2019年 F1 シンガポールGPレビュー
サマーブレイク明けの高速二連戦、伝統のスパとモンザを制したフェラーリの新たなる皇帝、ルクレール。
一気にグランプリのタイトルロールに名乗りを挙げたが、グランプリの舞台はヨーロッパラウンドを終えてフライアウェイ、シンガポールの市街地サーキットに移る。
市街地ならではのレイアウトで、エンジンパワーを強みに高速二連戦をキッチリと獲ったフェラーリ×ルクレールのタッグもここでは苦戦が予想される。
オールランダーであるメルセデスと、こういったレイアウトにめっぽう強いレッドブルの直接対決になることは戦前から予想されていた。
特にレッドブルはスペック4エンジンに積み替えてからイマイチ元気がない。
サマーブレイク前、グランプリを荒らした面影が感じられない。パワーユニットを提供しているホンダの母国GPも間近に迫っていることもあり、勢いをつけるためにここらで一発かましておきたいところだ。
ところが蓋を開けてみると、ポールポジションはルクレール。僚友ヴェッテルもQ3を大いにかき回しての3位を獲る。
ここにきてフェラーリの戦闘力が格段に上がっている
エンジンパワーだけでは無く、空力についても洗練度合いが増してきている。

========

_課題_.
シンガポールGPレビューの本文から「特にレッドブルはスペック4エンジンに積み替えてからイマイチ元気がない。」を英語に訳すこと。

_表示データ_.
========

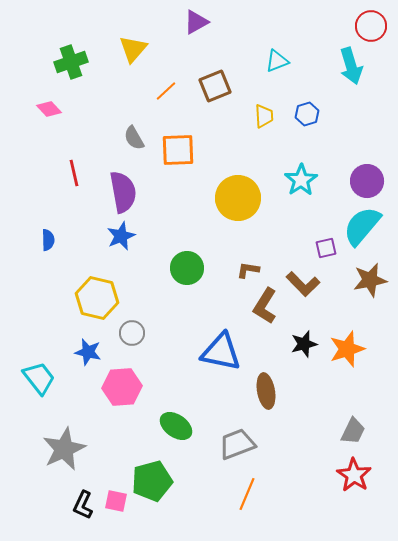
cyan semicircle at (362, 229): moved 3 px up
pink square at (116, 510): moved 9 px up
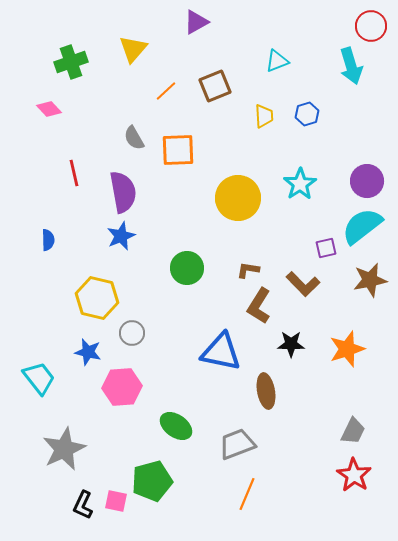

========

_出力結果_.
Red Bull in particular has been somewhat lackluster since swapping in the Spec 4 engine.